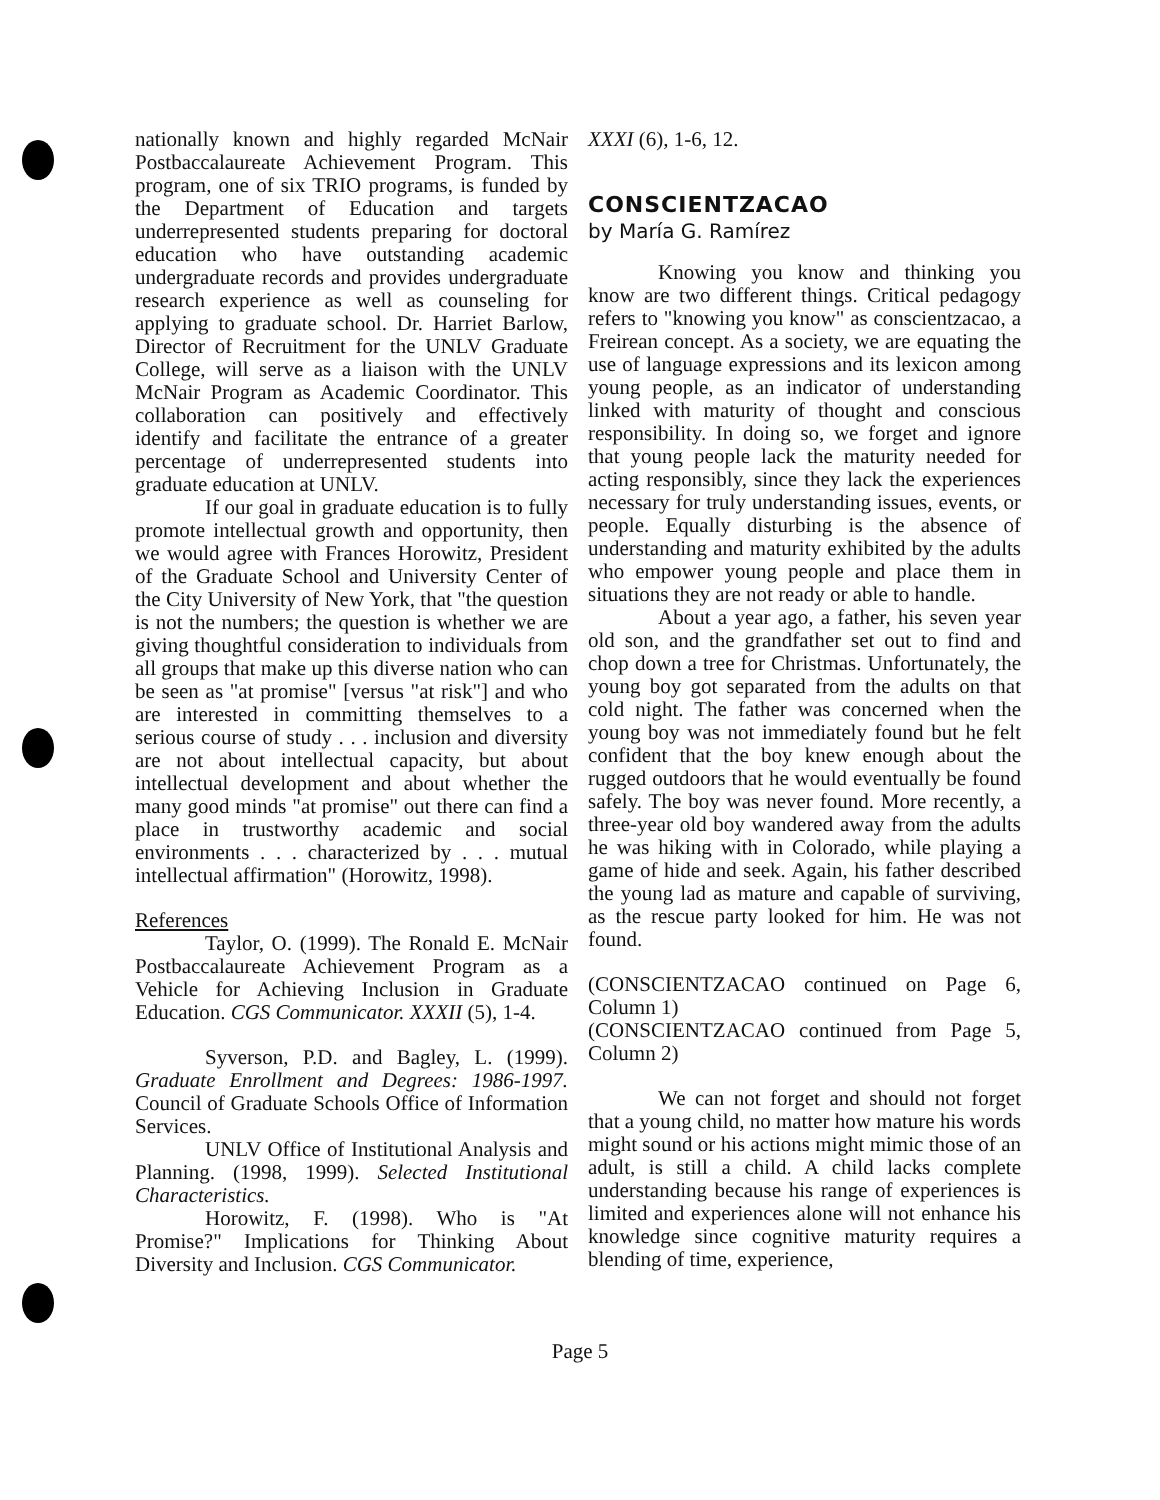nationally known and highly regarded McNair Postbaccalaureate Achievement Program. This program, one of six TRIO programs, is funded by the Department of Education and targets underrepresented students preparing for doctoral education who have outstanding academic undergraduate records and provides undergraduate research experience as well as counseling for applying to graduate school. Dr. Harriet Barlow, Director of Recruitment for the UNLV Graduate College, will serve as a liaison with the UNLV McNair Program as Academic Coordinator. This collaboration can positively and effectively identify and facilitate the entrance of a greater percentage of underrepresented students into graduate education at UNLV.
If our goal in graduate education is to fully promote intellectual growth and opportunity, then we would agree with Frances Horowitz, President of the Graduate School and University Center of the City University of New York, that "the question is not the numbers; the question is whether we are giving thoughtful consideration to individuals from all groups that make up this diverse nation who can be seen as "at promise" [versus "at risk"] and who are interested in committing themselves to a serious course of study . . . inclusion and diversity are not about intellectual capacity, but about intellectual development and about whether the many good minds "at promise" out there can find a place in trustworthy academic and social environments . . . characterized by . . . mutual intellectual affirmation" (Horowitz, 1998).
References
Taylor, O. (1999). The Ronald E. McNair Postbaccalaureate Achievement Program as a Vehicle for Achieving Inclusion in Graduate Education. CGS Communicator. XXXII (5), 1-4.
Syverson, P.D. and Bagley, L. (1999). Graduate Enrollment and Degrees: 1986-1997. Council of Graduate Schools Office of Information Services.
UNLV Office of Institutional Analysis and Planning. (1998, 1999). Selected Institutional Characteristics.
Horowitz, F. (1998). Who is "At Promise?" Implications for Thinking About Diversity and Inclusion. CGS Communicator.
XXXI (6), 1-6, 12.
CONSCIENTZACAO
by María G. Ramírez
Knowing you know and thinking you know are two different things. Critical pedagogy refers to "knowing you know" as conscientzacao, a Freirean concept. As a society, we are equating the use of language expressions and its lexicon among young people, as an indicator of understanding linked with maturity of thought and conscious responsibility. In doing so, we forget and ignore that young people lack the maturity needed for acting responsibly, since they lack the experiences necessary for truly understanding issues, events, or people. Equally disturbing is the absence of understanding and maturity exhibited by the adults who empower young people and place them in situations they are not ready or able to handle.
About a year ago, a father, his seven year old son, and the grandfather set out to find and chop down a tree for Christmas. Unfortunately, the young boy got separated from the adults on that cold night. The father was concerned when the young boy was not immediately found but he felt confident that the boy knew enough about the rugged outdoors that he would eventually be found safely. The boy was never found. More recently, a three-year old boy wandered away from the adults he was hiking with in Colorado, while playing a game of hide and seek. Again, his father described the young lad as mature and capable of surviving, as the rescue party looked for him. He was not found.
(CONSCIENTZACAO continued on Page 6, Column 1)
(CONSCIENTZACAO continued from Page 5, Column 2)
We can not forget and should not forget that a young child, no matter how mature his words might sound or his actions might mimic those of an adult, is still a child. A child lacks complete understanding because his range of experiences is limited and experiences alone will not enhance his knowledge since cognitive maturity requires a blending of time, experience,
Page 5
◇ ◇ ◇ ◇ ◇
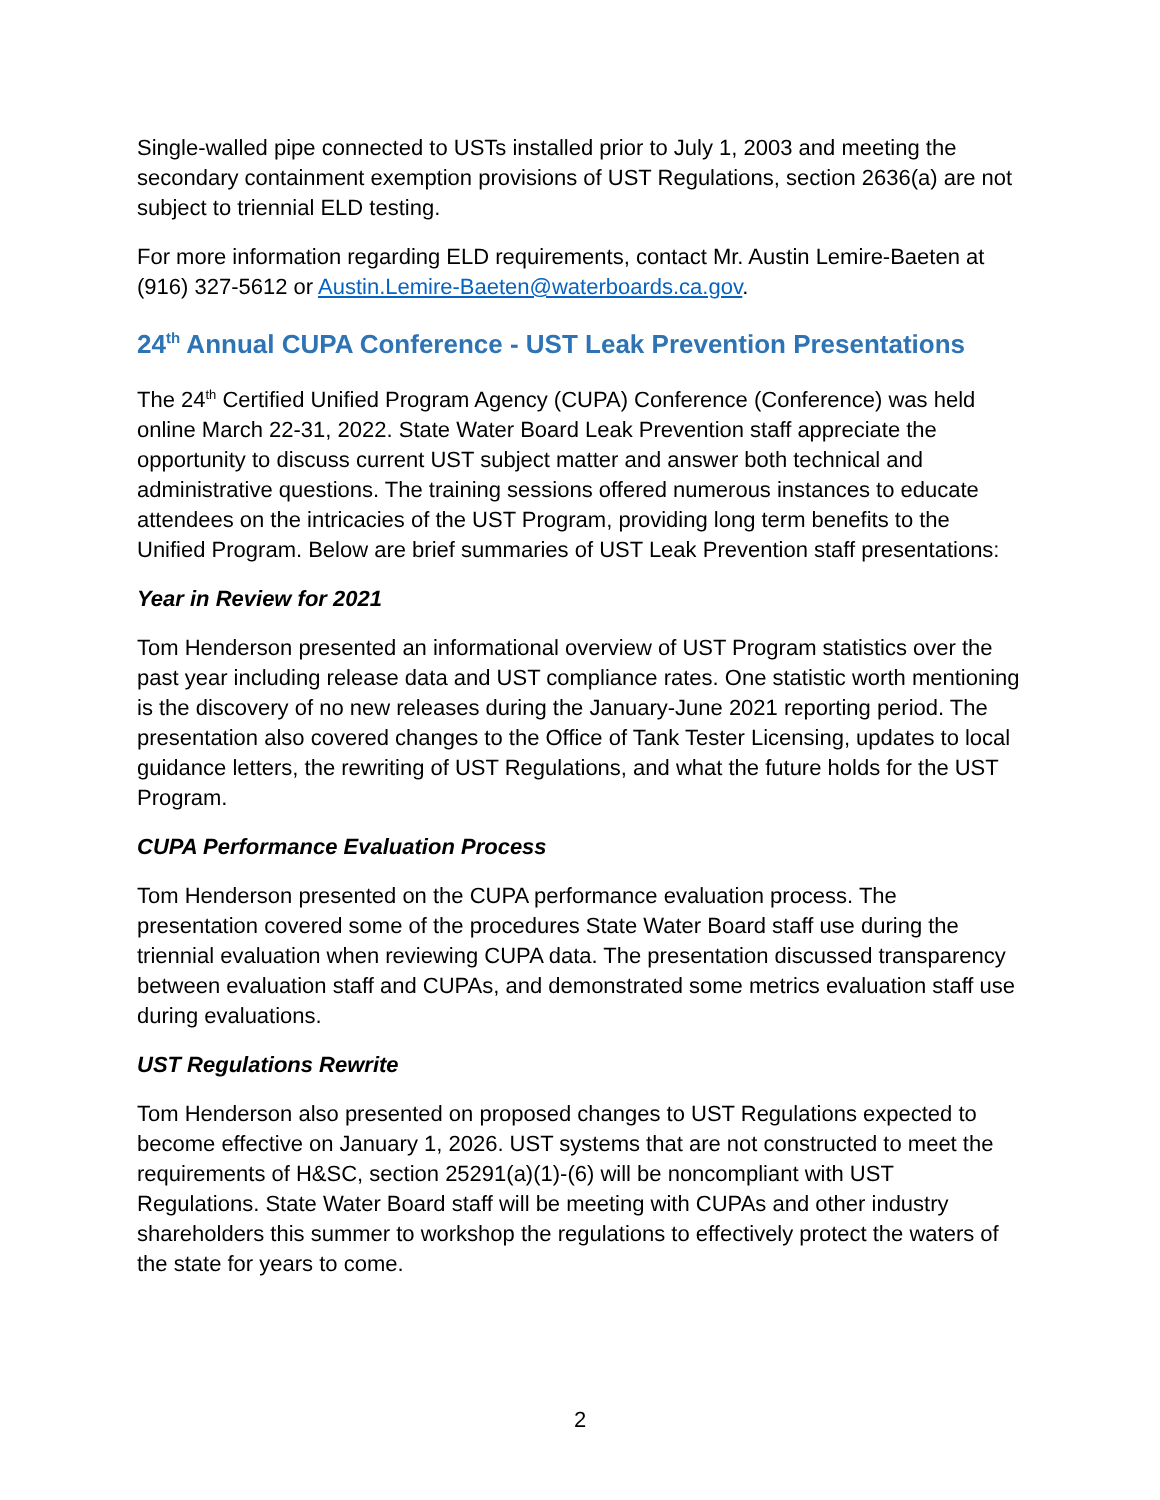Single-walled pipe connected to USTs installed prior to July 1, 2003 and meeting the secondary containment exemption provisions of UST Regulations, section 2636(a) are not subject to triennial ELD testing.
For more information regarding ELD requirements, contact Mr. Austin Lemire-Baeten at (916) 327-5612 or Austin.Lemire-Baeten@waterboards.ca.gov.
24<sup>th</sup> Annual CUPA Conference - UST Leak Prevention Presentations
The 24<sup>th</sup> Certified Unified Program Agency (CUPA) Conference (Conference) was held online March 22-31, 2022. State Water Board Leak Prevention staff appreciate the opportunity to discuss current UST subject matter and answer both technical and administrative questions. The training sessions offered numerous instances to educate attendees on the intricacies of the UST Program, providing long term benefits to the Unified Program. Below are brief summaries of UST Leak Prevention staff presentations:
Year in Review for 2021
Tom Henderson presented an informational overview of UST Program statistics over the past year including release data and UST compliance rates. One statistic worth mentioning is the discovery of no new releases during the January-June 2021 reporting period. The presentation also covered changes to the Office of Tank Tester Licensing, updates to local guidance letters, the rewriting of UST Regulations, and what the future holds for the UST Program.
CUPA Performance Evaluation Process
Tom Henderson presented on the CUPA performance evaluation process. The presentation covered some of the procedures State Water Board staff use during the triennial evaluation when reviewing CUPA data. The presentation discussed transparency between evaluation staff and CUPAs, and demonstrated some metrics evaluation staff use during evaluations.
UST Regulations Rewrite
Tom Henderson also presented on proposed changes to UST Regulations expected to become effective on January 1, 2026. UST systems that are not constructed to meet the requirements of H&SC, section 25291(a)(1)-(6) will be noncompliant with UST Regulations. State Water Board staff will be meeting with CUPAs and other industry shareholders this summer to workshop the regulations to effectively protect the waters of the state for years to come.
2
◇ ◇ ◇ ◇ ◇
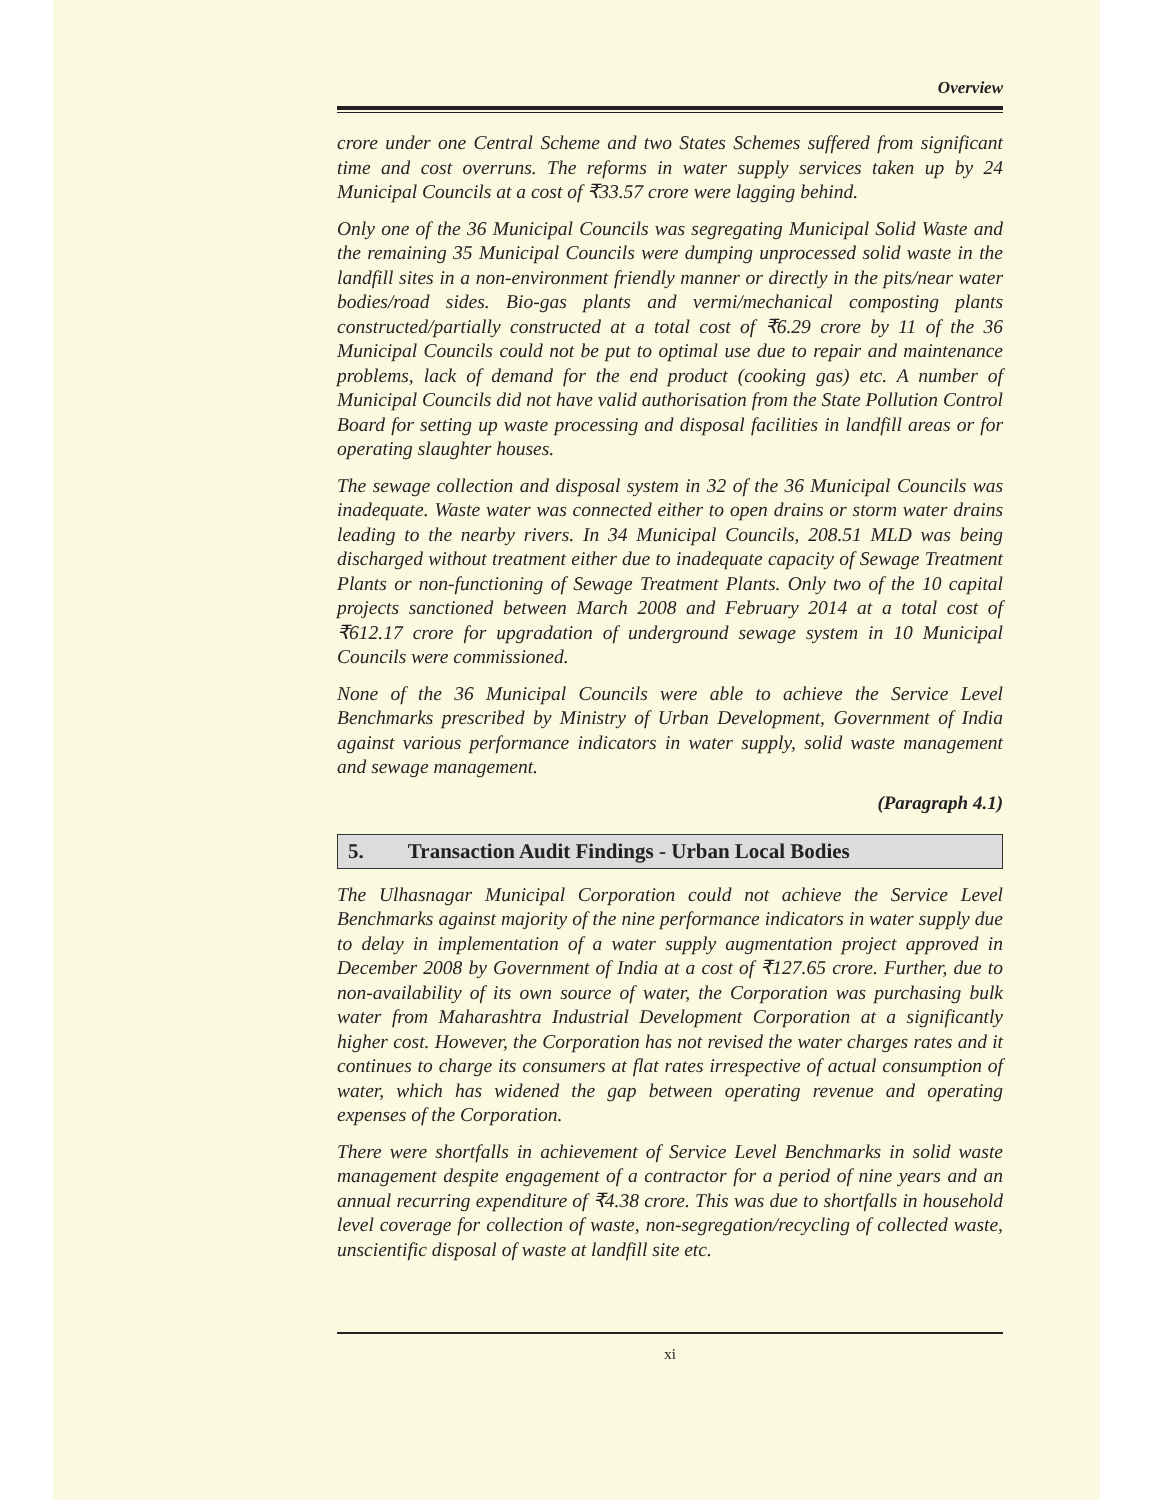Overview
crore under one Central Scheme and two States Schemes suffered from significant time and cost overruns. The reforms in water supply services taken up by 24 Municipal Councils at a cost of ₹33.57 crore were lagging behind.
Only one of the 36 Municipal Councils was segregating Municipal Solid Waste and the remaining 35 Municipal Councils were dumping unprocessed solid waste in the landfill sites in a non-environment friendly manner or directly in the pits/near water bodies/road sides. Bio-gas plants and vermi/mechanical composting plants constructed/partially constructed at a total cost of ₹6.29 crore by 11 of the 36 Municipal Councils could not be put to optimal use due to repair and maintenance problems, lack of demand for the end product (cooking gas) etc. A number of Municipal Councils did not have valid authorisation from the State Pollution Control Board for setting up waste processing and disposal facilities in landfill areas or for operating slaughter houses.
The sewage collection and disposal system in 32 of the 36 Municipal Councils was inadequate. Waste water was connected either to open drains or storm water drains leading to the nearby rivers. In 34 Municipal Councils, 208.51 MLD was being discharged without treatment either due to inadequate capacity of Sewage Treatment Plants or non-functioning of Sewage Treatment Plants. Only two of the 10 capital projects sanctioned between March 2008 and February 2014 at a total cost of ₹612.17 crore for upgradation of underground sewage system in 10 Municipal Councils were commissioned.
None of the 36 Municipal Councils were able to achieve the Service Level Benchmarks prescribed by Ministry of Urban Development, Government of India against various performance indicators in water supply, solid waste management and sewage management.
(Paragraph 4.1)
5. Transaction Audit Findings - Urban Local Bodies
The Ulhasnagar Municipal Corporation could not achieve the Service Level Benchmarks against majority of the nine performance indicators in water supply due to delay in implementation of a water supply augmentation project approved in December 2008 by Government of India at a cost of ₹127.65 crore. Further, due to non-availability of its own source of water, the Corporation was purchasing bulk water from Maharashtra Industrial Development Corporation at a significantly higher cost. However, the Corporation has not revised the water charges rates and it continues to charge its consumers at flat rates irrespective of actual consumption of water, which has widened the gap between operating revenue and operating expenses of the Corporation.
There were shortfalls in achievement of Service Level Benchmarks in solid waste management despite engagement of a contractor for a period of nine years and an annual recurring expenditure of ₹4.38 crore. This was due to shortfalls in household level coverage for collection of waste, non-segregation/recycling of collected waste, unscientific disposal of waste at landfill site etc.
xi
◇ ◇ ◇ ◇ ◇
Among the records above, repeat exactly the line with "None of the", the line with "5. Transaction Audit", and every line in between, and only those.

None of the 36 Municipal Councils were able to achieve the Service Level Benchmarks prescribed by Ministry of Urban Development, Government of India against various performance indicators in water supply, solid waste management and sewage management.
(Paragraph 4.1)
5. Transaction Audit Findings - Urban Local Bodies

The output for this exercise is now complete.